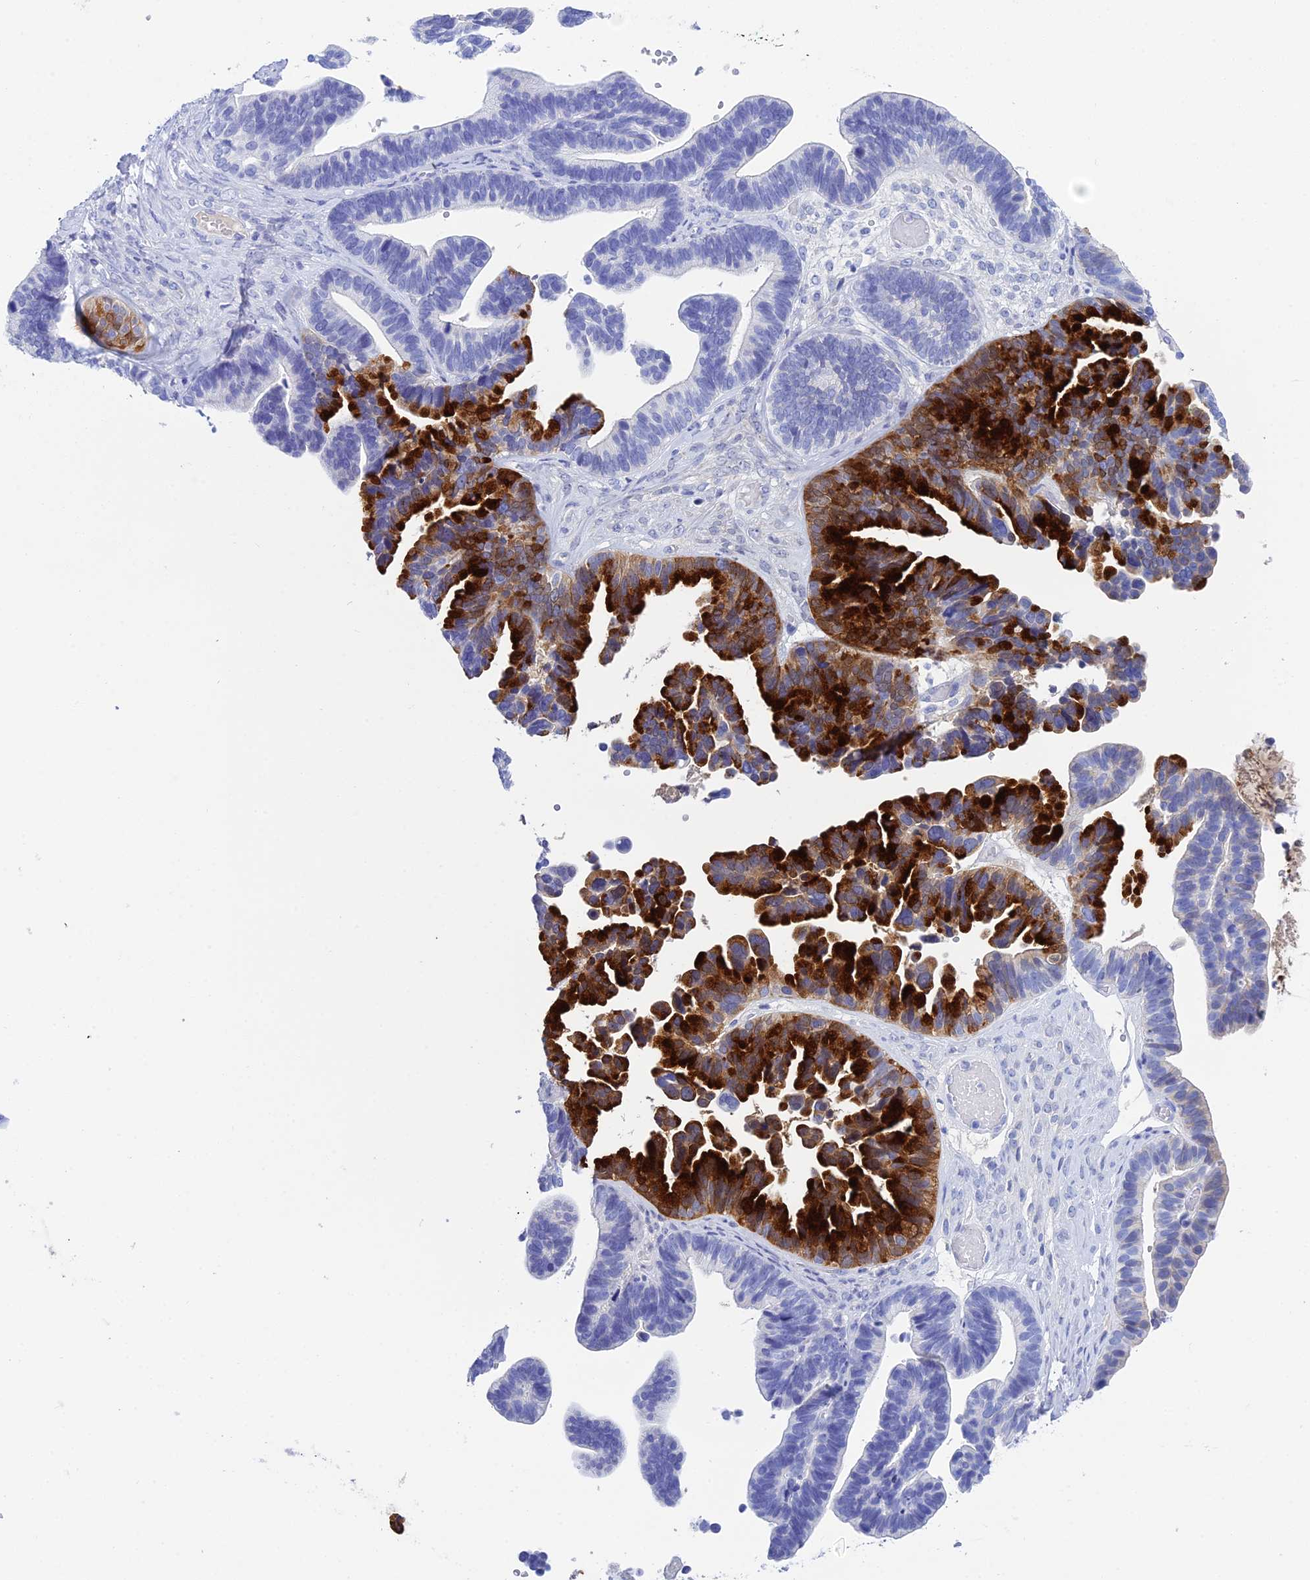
{"staining": {"intensity": "strong", "quantity": "25%-75%", "location": "cytoplasmic/membranous"}, "tissue": "ovarian cancer", "cell_type": "Tumor cells", "image_type": "cancer", "snomed": [{"axis": "morphology", "description": "Cystadenocarcinoma, serous, NOS"}, {"axis": "topography", "description": "Ovary"}], "caption": "Serous cystadenocarcinoma (ovarian) stained with DAB immunohistochemistry displays high levels of strong cytoplasmic/membranous staining in about 25%-75% of tumor cells.", "gene": "REG1A", "patient": {"sex": "female", "age": 56}}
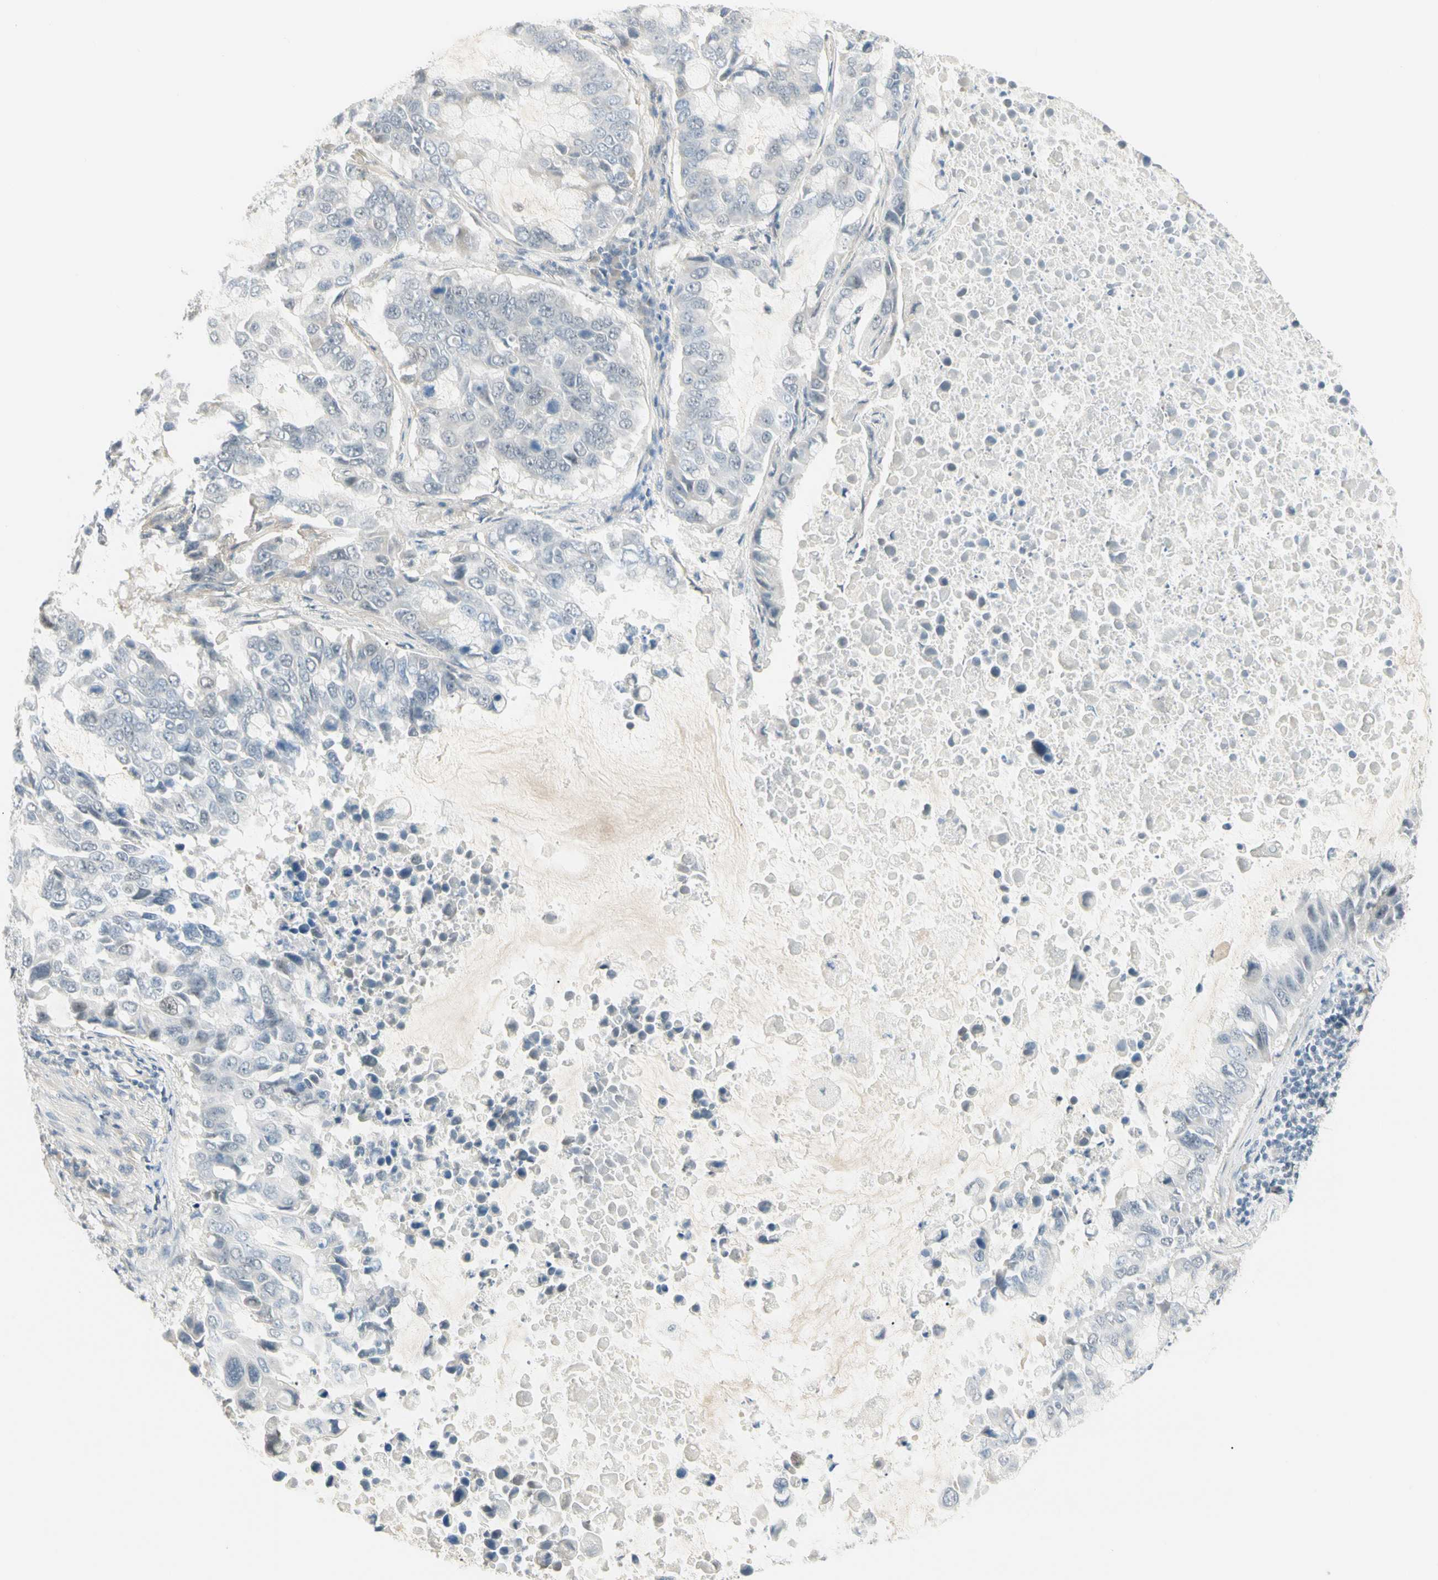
{"staining": {"intensity": "negative", "quantity": "none", "location": "none"}, "tissue": "lung cancer", "cell_type": "Tumor cells", "image_type": "cancer", "snomed": [{"axis": "morphology", "description": "Adenocarcinoma, NOS"}, {"axis": "topography", "description": "Lung"}], "caption": "Lung cancer (adenocarcinoma) was stained to show a protein in brown. There is no significant staining in tumor cells.", "gene": "ASPN", "patient": {"sex": "male", "age": 64}}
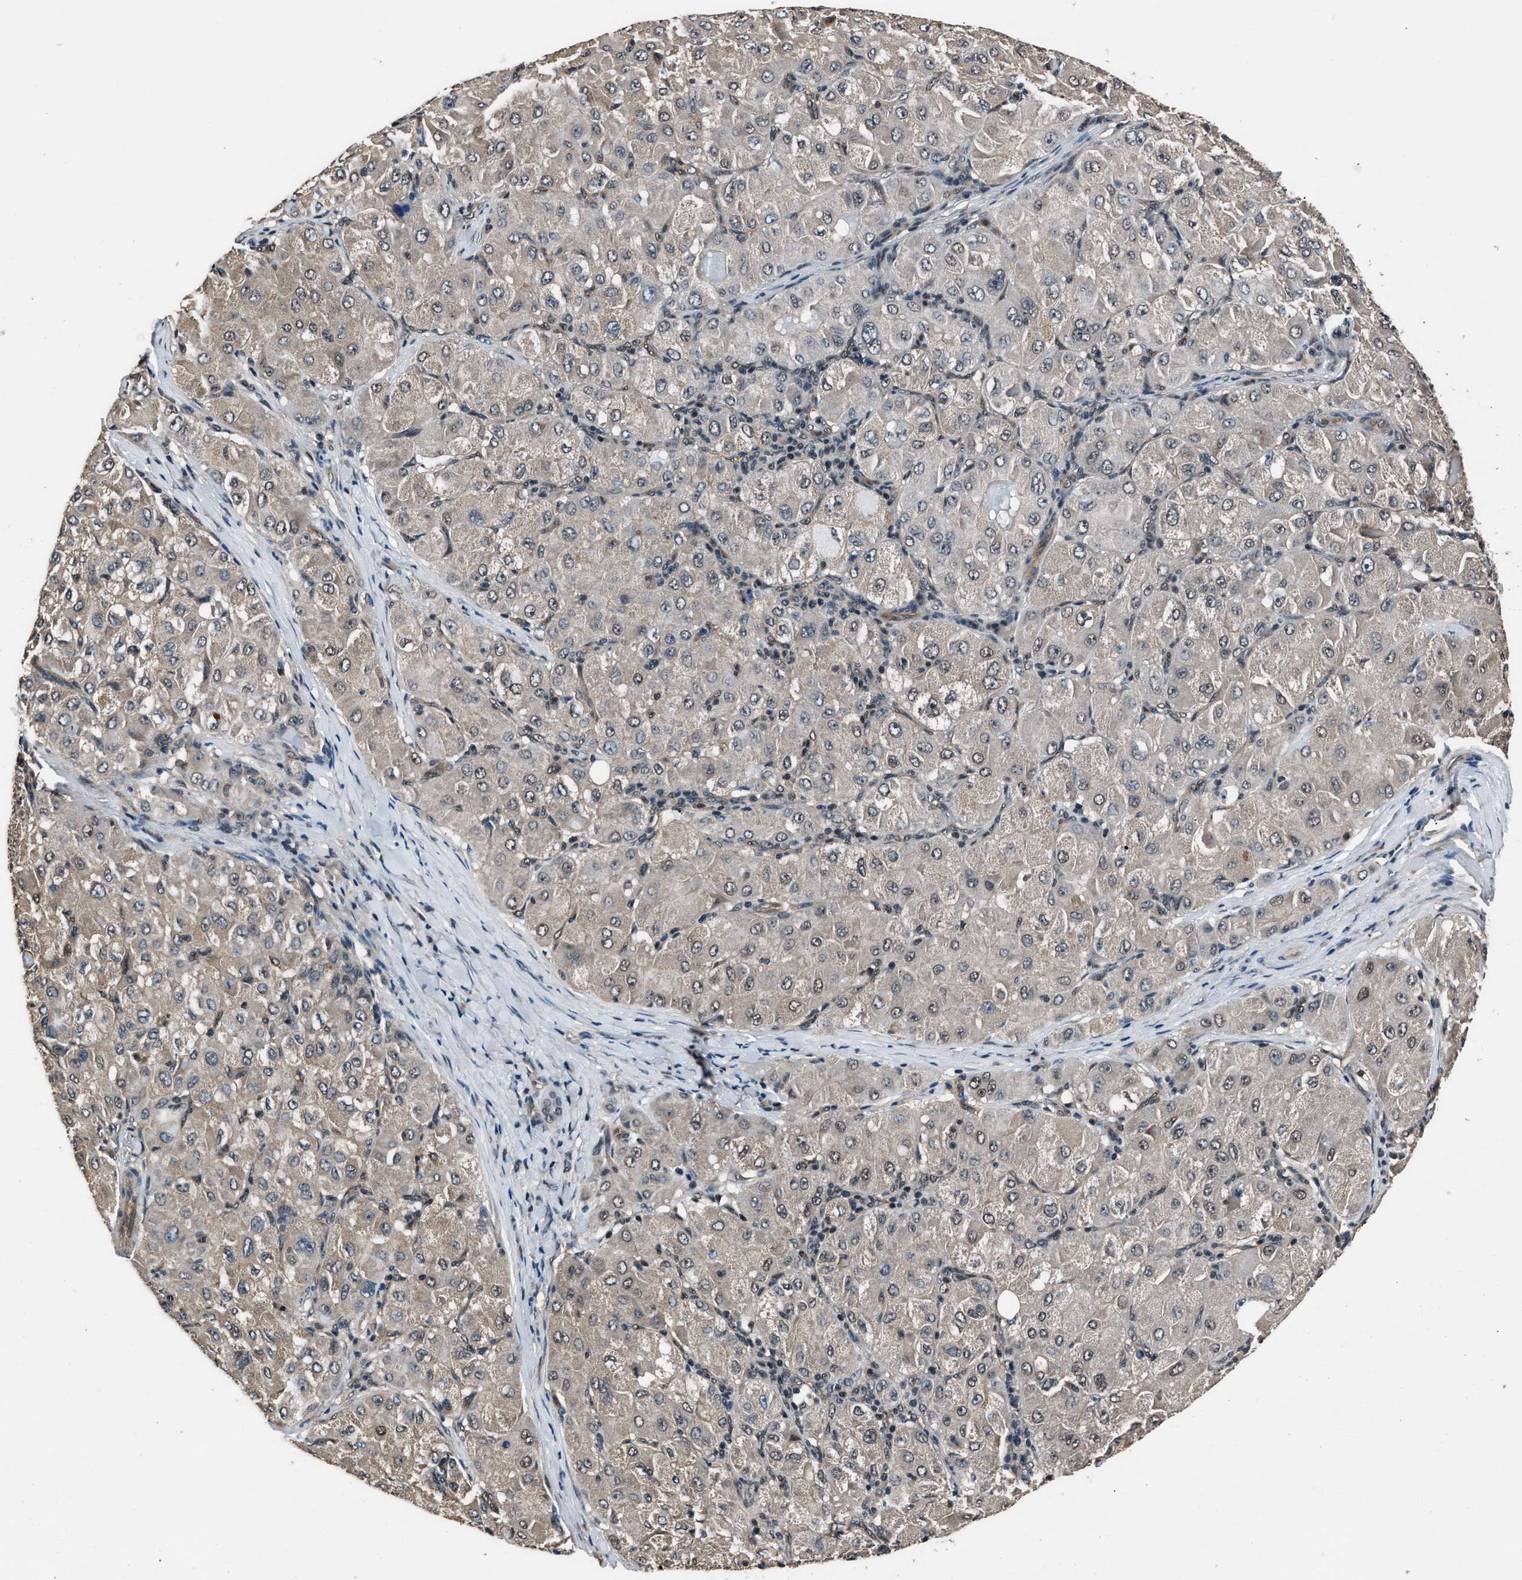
{"staining": {"intensity": "weak", "quantity": "<25%", "location": "cytoplasmic/membranous,nuclear"}, "tissue": "liver cancer", "cell_type": "Tumor cells", "image_type": "cancer", "snomed": [{"axis": "morphology", "description": "Carcinoma, Hepatocellular, NOS"}, {"axis": "topography", "description": "Liver"}], "caption": "Hepatocellular carcinoma (liver) was stained to show a protein in brown. There is no significant expression in tumor cells.", "gene": "DFFA", "patient": {"sex": "male", "age": 80}}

※ ※ ※

TASK ITEM
All of the material above should be output exactly, with the pictures left behind.

RESPONSE FOR THIS EXERCISE
{"staining": {"intensity": "strong", "quantity": "25%-75%", "location": "cytoplasmic/membranous"}, "tissue": "ovarian cancer", "cell_type": "Tumor cells", "image_type": "cancer", "snomed": [{"axis": "morphology", "description": "Cystadenocarcinoma, serous, NOS"}, {"axis": "topography", "description": "Ovary"}], "caption": "Serous cystadenocarcinoma (ovarian) stained with DAB immunohistochemistry displays high levels of strong cytoplasmic/membranous staining in about 25%-75% of tumor cells.", "gene": "REG1A", "patient": {"sex": "female", "age": 56}}
{"staining": {"intensity": "negative", "quantity": "none", "location": "none"}, "tissue": "lung cancer", "cell_type": "Tumor cells", "image_type": "cancer", "snomed": [{"axis": "morphology", "description": "Adenocarcinoma, NOS"}, {"axis": "topography", "description": "Lung"}], "caption": "Lung cancer (adenocarcinoma) was stained to show a protein in brown. There is no significant staining in tumor cells.", "gene": "ASPN", "patient": {"sex": "male", "age": 64}}
{"staining": {"intensity": "weak", "quantity": "<25%", "location": "cytoplasmic/membranous,nuclear"}, "tissue": "liver cancer", "cell_type": "Tumor cells", "image_type": "cancer", "snomed": [{"axis": "morphology", "description": "Carcinoma, Hepatocellular, NOS"}, {"axis": "topography", "description": "Liver"}], "caption": "Hepatocellular carcinoma (liver) was stained to show a protein in brown. There is no significant expression in tumor cells.", "gene": "DFFA", "patient": {"sex": "male", "age": 80}}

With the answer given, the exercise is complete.